▸ **Work required**
Repeat exactly, please, the opening lines of the data below, through and including the line where "2: (725, 333, 7.14)" sits.

*** Supplied records

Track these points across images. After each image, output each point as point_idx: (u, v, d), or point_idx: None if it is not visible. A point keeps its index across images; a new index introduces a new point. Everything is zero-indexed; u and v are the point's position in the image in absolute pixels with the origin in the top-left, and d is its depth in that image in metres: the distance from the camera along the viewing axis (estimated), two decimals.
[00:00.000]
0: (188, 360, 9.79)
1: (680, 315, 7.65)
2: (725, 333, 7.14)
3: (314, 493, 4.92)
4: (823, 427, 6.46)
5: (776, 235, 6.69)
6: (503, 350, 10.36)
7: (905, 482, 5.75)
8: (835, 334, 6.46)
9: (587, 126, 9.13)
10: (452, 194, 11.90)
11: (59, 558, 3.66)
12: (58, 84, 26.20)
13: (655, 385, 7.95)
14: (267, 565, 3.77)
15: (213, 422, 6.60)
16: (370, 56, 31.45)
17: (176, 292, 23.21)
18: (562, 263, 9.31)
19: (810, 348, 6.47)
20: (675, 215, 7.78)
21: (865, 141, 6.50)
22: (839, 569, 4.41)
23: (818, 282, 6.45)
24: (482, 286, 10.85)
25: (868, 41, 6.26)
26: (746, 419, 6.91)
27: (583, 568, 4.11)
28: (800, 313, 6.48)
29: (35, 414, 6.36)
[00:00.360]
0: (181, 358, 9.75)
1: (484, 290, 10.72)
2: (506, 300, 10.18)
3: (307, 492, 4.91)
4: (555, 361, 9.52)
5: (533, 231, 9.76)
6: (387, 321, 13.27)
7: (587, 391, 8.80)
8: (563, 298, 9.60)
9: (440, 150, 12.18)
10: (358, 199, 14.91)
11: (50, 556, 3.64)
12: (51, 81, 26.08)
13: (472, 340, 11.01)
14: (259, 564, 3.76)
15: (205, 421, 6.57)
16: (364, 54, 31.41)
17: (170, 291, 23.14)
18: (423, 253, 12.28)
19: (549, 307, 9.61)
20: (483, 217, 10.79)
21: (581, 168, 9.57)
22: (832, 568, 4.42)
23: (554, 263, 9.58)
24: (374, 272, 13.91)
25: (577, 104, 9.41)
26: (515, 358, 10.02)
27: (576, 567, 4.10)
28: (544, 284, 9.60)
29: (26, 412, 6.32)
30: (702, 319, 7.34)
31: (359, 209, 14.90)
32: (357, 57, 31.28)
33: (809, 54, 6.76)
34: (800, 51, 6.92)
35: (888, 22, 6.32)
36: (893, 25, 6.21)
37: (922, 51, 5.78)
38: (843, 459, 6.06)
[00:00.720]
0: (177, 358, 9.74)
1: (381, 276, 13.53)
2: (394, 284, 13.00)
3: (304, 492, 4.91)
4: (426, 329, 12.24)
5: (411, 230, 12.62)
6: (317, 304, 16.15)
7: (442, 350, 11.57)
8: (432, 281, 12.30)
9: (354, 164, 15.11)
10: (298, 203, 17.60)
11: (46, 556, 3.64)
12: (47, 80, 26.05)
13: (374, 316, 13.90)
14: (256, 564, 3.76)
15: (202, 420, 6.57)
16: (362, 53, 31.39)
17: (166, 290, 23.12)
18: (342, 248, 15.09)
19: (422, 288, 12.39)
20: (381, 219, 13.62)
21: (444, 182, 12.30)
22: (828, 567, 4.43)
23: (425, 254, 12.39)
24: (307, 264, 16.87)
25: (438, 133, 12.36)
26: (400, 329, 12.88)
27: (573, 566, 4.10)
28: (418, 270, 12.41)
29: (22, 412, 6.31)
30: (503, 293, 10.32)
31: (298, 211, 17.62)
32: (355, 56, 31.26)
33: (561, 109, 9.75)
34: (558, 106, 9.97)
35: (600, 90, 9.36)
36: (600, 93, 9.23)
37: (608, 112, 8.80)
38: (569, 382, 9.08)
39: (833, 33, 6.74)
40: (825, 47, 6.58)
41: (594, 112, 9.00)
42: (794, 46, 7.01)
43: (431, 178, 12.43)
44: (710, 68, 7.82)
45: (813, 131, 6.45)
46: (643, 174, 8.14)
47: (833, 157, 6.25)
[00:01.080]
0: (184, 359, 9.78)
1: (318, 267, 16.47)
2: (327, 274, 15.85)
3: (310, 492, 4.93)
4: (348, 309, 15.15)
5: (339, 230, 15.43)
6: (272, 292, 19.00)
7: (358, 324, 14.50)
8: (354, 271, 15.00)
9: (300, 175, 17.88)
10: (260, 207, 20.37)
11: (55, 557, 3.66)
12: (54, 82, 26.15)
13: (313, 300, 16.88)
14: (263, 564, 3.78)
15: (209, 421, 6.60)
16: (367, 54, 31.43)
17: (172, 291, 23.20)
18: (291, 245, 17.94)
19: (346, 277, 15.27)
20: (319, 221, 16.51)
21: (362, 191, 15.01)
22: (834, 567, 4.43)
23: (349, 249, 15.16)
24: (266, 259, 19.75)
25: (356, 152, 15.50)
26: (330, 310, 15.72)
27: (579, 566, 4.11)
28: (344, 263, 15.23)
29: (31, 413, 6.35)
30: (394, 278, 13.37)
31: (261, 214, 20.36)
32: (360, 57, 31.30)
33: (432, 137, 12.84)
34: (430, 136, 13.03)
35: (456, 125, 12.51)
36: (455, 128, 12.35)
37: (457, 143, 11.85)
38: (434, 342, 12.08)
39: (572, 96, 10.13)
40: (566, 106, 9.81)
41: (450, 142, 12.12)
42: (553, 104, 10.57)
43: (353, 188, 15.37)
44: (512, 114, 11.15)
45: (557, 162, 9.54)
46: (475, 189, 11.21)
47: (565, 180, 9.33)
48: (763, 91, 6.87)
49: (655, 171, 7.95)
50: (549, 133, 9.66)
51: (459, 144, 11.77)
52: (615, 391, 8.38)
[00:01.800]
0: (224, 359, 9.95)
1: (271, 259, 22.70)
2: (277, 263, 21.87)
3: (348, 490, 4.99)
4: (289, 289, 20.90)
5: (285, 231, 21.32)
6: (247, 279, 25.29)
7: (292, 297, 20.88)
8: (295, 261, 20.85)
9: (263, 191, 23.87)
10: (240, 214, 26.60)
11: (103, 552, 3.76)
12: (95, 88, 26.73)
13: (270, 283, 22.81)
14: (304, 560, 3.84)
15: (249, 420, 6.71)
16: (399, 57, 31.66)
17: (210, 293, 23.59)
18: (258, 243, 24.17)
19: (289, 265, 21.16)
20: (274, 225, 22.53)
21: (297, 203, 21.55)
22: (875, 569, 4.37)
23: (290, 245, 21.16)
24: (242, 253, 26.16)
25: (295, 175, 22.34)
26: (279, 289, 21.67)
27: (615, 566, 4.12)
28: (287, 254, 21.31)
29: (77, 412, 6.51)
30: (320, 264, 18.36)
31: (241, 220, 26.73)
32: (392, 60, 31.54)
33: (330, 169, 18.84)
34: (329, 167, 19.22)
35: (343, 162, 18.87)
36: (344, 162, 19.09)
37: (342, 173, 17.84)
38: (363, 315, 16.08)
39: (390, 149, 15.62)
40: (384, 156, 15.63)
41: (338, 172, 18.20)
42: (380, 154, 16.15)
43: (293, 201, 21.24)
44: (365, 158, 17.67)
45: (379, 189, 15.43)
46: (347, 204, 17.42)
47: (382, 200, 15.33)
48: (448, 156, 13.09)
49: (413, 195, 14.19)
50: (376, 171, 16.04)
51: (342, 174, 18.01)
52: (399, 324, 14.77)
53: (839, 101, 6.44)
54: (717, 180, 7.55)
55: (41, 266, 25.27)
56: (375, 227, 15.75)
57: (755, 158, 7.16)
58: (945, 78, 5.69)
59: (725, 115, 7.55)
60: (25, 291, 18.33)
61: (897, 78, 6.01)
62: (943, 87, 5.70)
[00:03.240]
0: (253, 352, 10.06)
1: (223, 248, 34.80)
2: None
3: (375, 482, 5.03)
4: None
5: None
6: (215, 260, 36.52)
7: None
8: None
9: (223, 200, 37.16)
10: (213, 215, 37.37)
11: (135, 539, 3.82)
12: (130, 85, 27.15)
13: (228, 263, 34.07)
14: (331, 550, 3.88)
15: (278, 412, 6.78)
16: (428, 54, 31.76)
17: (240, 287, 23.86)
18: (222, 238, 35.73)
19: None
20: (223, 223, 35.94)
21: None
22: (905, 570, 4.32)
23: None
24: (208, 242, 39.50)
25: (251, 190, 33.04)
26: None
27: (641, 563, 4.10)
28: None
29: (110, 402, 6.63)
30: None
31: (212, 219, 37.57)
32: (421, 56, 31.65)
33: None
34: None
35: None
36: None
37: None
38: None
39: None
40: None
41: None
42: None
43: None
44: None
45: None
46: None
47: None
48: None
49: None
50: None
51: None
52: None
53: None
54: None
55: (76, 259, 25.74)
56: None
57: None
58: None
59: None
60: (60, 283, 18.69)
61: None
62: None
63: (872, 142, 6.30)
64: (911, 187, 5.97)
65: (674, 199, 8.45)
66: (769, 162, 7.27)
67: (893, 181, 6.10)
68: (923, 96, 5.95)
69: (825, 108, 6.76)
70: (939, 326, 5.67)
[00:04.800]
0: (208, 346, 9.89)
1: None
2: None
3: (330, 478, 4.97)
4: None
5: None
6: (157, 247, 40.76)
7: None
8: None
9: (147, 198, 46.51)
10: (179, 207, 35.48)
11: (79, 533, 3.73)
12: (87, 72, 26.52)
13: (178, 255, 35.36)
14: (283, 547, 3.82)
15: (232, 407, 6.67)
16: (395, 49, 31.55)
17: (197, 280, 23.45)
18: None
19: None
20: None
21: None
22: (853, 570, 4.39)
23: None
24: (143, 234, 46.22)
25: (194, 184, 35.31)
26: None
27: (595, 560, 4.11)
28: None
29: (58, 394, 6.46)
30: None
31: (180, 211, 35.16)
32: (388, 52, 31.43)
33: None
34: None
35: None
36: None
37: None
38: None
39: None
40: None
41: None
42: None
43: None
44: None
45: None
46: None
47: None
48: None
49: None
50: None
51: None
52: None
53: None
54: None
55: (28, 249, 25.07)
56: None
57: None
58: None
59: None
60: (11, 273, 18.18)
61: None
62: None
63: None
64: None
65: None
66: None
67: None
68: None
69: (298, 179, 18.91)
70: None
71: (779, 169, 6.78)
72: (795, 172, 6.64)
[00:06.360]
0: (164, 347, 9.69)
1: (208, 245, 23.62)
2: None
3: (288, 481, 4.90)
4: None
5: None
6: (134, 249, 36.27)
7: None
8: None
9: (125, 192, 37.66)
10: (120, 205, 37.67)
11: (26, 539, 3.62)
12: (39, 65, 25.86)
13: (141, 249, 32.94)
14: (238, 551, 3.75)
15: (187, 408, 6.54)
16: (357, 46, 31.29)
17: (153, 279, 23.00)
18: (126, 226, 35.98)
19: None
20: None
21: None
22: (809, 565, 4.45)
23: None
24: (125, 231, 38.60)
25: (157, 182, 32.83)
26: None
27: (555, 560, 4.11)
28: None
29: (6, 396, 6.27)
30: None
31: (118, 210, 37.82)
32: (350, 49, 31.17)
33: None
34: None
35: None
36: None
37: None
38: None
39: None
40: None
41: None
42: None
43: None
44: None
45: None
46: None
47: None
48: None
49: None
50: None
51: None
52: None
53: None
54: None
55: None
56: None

******

▸ **Response below**
Track these points across images. After each image, output each point as point_idx: (u, v, d), or point_idx: None if it is not visible. A point keeps its index across images; a new index introduces a new point. Everything is zero-indexed; u and v are the point's position in the image in absolute pixels with the origin in the top-left, and d is its depth in that image in metres: the distance from the camera along the viewing axis (estimated), two decimals.
[00:00.000]
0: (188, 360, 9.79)
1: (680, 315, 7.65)
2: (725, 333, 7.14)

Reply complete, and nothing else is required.